Objective: In Puerto Rico, there exists a paucity of neuropsychological tests with normative data to make an accurate and appropriate diagnosis to the population. Our aim is to collect normative data from the Montreal Cognitive Assessment (MoCA) and Semantic Verbal Fluency (SVF) on a Puerto Rican non-clinical adult population between 50–90 years old. This presentation includes preliminary data of the ongoing study. Method: Phase I includes a rule out of cognitive impairment: family member interview, Clock Drawing Test & Phonemic Verbal Fluency.
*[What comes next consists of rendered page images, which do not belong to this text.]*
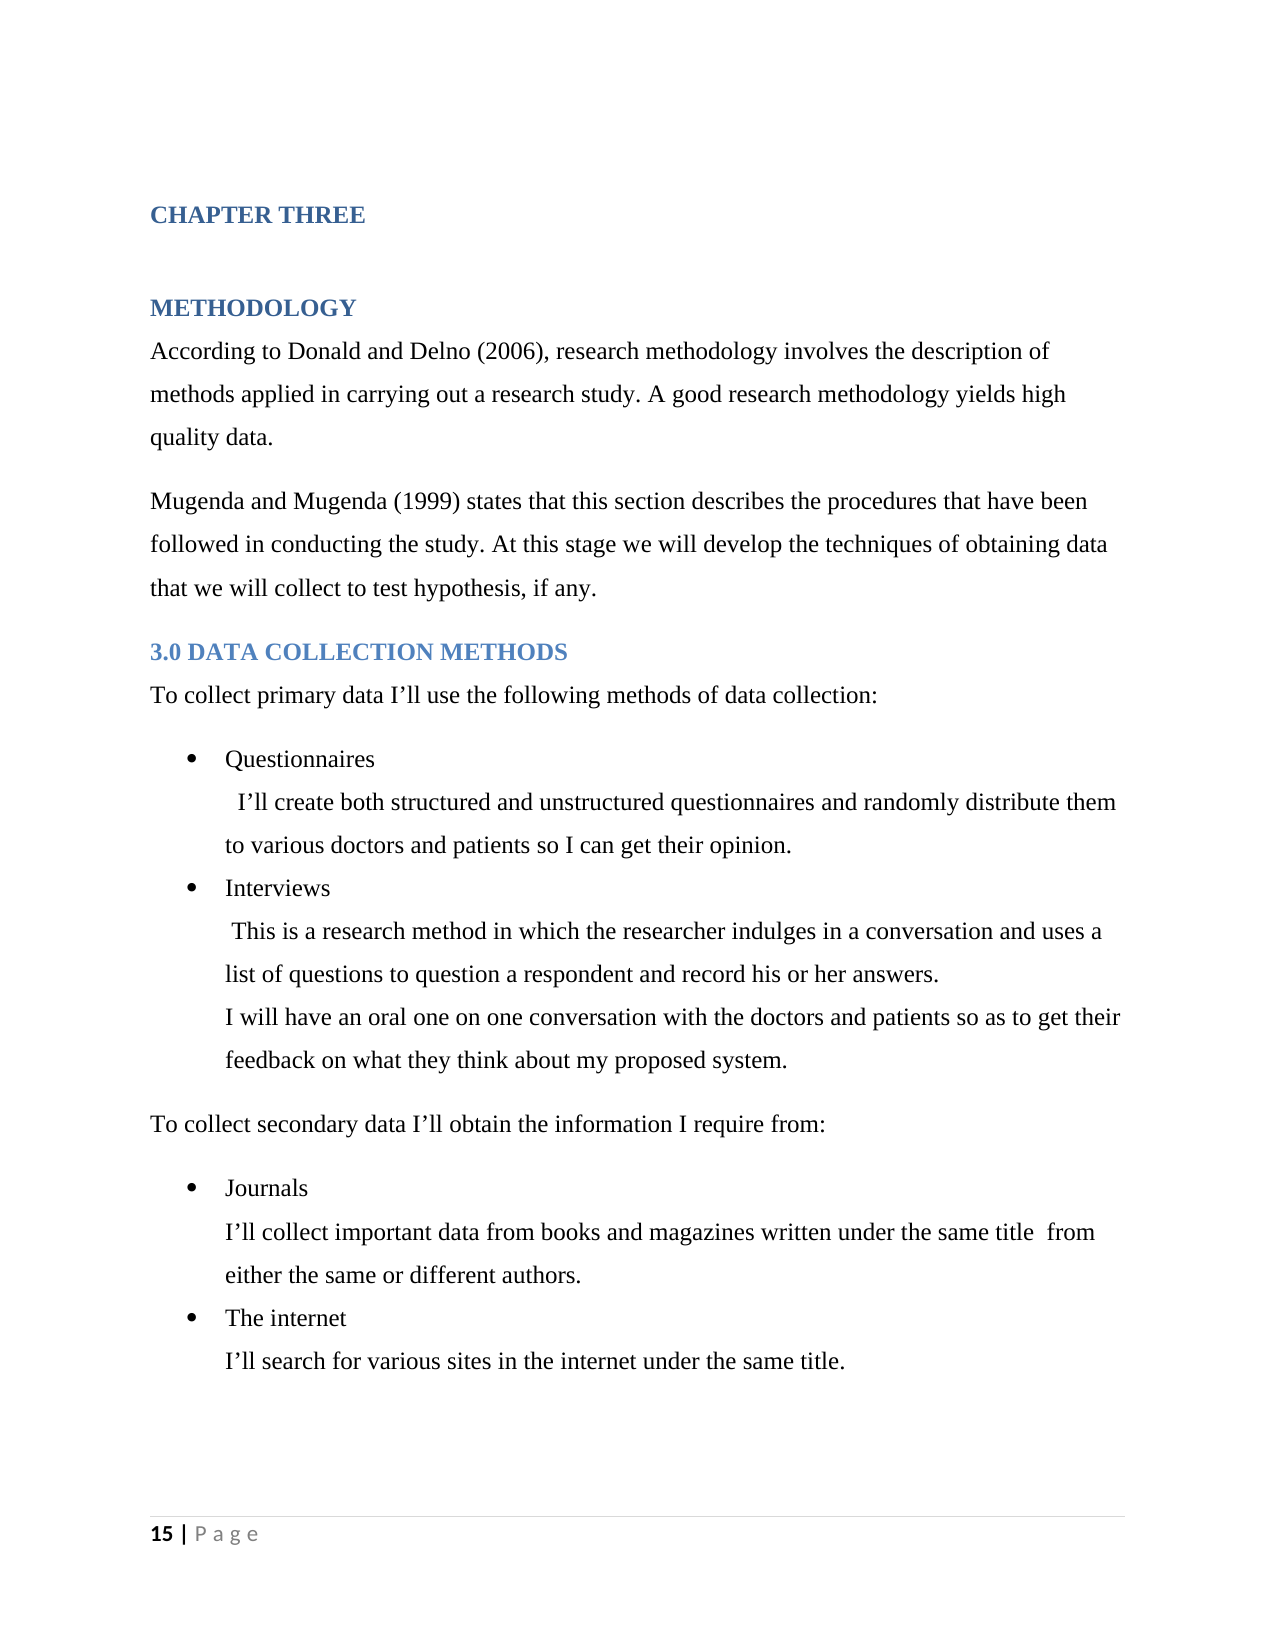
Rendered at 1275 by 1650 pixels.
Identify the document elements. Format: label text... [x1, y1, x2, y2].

list Questionnaires [187, 744, 1125, 772]
list I’ll collect important data from books and magazines written under the same title from either the same or different authors. [225, 1217, 1125, 1288]
text To collect primary data I’ll use the following methods of data collection: [150, 680, 1125, 708]
text To collect secondary data I’ll obtain the information I require from: [150, 1109, 1125, 1138]
subtitle METHODOLOGY [150, 293, 1125, 322]
subtitle 3.0 DATA COLLECTION METHODS [150, 637, 1125, 665]
list This is a research method in which the researcher indulges in a conversation and uses a list of questions to question a respondent and record his or her answers. [225, 916, 1125, 988]
text Mugenda and Mugenda (1999) states that this section describes the procedures that have been followed in conducting the study. At this stage we will develop the techniques of obtaining data that we will collect to test hypothesis, if any. [150, 486, 1125, 601]
list The internet [187, 1303, 1125, 1332]
list Journals [187, 1173, 1125, 1202]
list I will have an oral one on one conversation with the doctors and patients so as to get their feedback on what they think about my proposed system. [225, 1002, 1125, 1074]
list I’ll search for various sites in the internet under the same title. [225, 1346, 1125, 1375]
subtitle CHAPTER THREE [150, 200, 1125, 229]
list I’ll create both structured and unstructured questionnaires and randomly distribute them to various doctors and patients so I can get their opinion. [225, 787, 1125, 859]
list Interviews [187, 873, 1125, 902]
text According to Donald and Delno (2006), research methodology involves the description of methods applied in carrying out a research study. A good research methodology yields high quality data. [150, 336, 1125, 451]
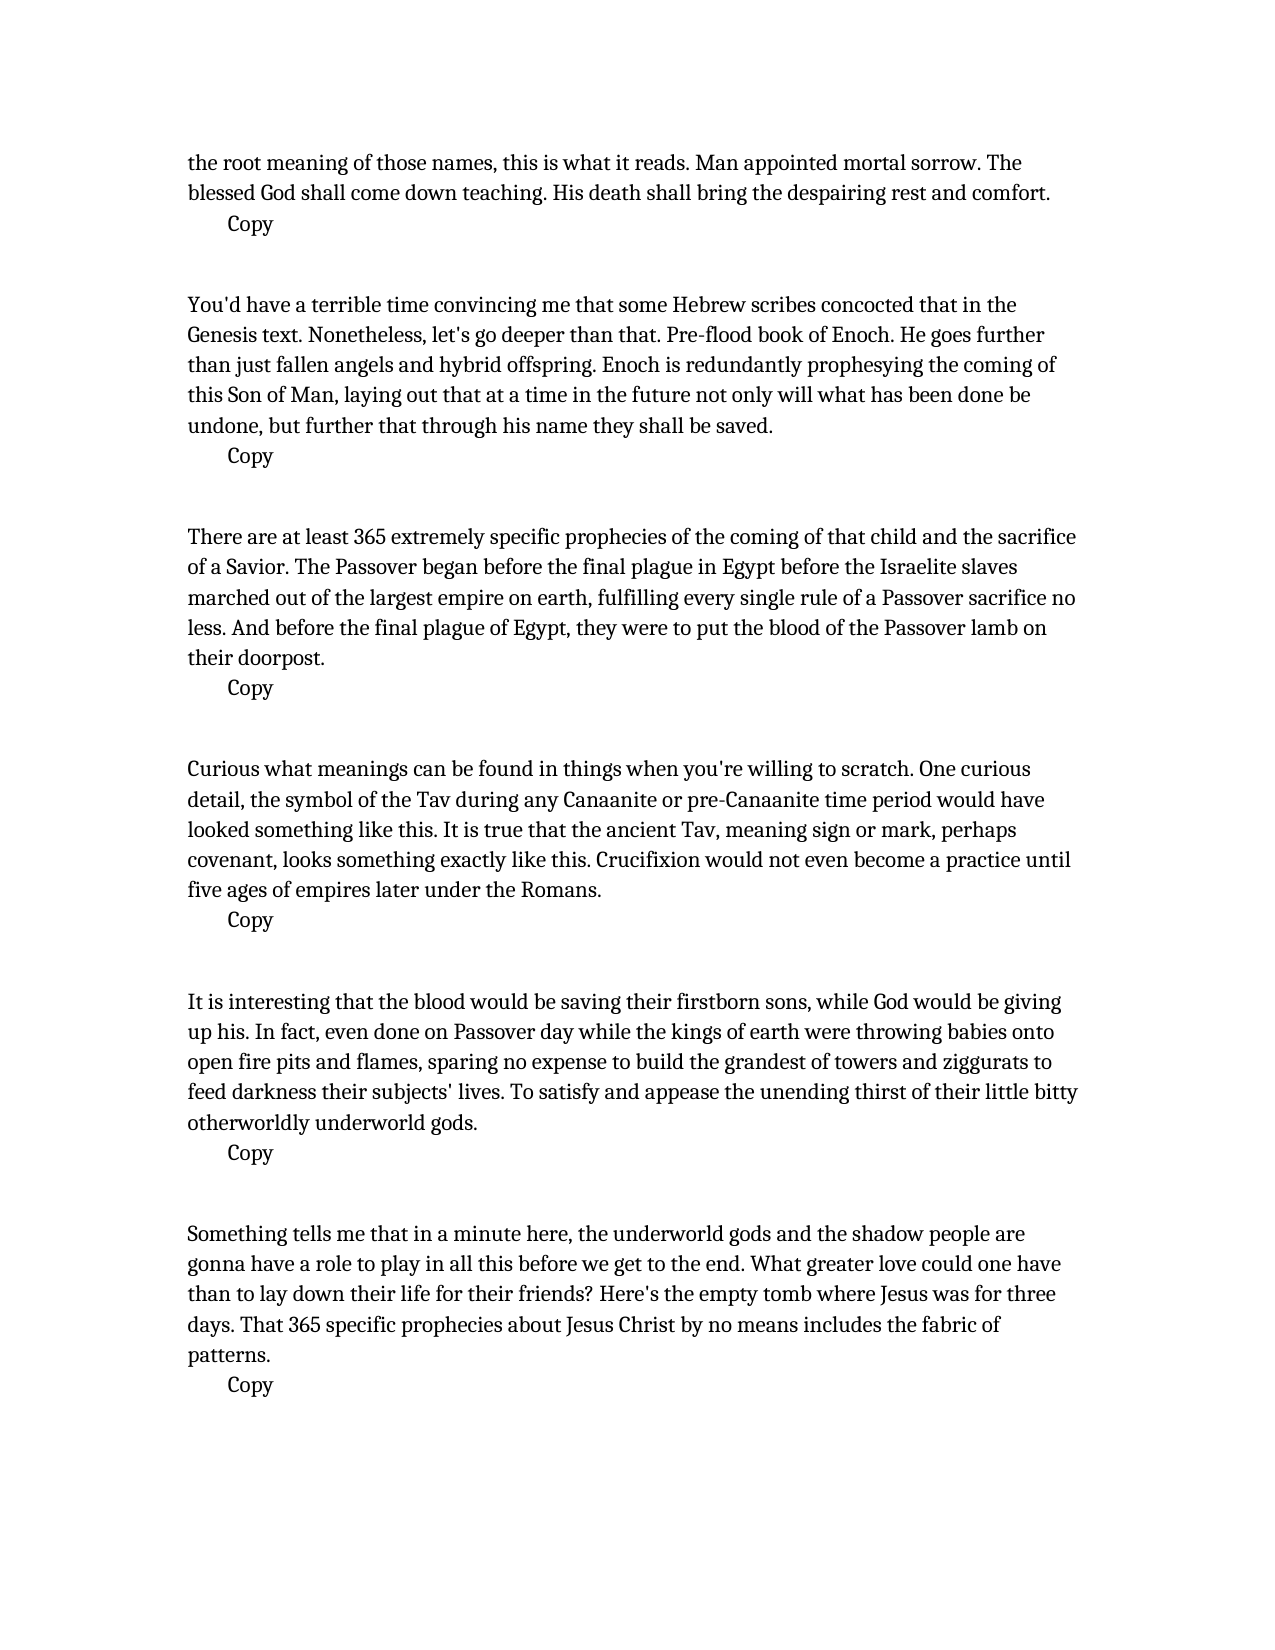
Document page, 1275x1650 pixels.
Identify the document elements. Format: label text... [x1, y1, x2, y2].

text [187, 150, 1087, 267]
text There are at least 365 extremely specific prophecies of the coming of that child and the sacrifice of a Savior. The Passover began before the final plague in Egypt before the Israelite slaves marched out of the largest empire on earth, fulfilling every single rule of a Passover sacrifice no less. And before the final plague of Egypt, they were to put the blood of the Passover lamb on their doorpost. Copy [187, 524, 1087, 732]
text You'd have a terrible time convincing me that some Hebrew scribes concocted that in the Genesis text. Nonetheless, let's go deeper than that. Pre-flood book of Enoch. He goes further than just fallen angels and hybrid offspring. Enoch is redundantly prophesying the coming of this Son of Man, laying out that at a time in the future not only will what has been done be undone, but further that through his name they shall be saved. Copy [187, 292, 1087, 499]
text It is interesting that the blood would be saving their firstborn sons, while God would be giving up his. In fact, even done on Passover day while the kings of earth were throwing babies onto open fire pits and flames, sparing no expense to build the grandest of towers and ziggurats to feed darkness their subjects' lives. To satisfy and appease the unending thirst of their little bitty otherworldly underworld gods. Copy [187, 988, 1087, 1196]
text Something tells me that in a minute here, the underworld gods and the shadow people are gonna have a role to play in all this before we get to the end. What greater love could one have than to lay down their life for their friends? Here's the empty tomb where Jesus was for three days. That 365 specific prophecies about Jesus Christ by no means includes the fabric of patterns. Copy [187, 1221, 1087, 1428]
text Curious what meanings can be found in things when you're willing to scratch. One curious detail, the symbol of the Tav during any Canaanite or pre-Canaanite time period would have looked something like this. It is true that the ancient Tav, meaning sign or mark, perhaps covenant, looks something exactly like this. Crucifixion would not even become a practice until five ages of empires later under the Romans. Copy [187, 756, 1087, 964]
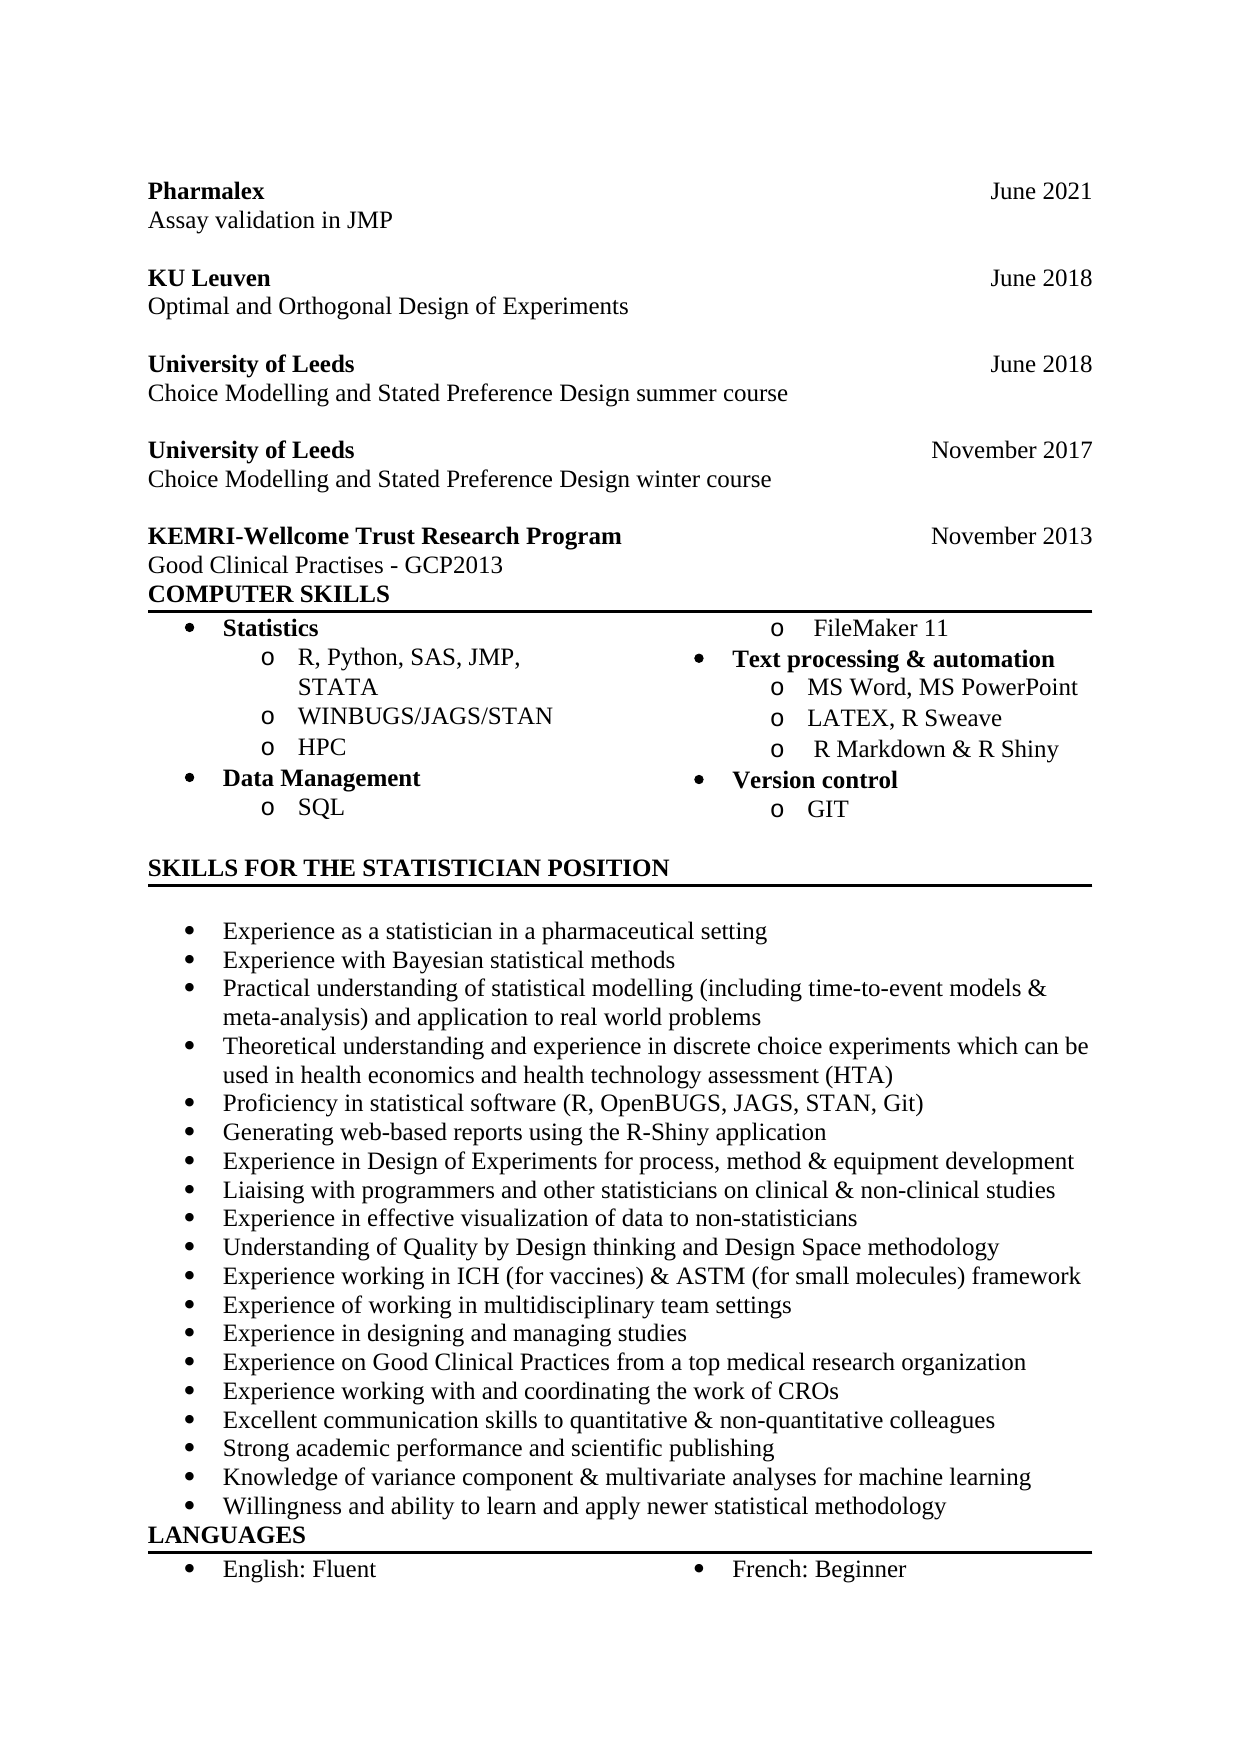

Phase II include the experimental measures: MoCA & SVF. Quantitative, non-cross experimental descriptive design was analyze with a preliminary sample (n = 27). The average age was 57 years (SD = 5.566), most with Bachelor Degree education (SD = .76), and 55.6% were females. All the participants were Puerto Rican adults with 50–71 years old, selected by availability. Results: ANOVA was performed with the MoCA relative to age and schooling variables. No significant differences were found. SVF related to named animals and supermarket items reflected a significant deference in animal and academic degrees, while grocery items showed no significant difference, a large animal eta2 of .31 and a median of .13 for grocery items. Conclusion(s): Preliminary results with the MoCA showed that older participants reflect lower scores. Similarly, it was shown that individuals with less education tend to produce fewer animal names. This trend will be evaluated with a bigger sample as part of the final normative study.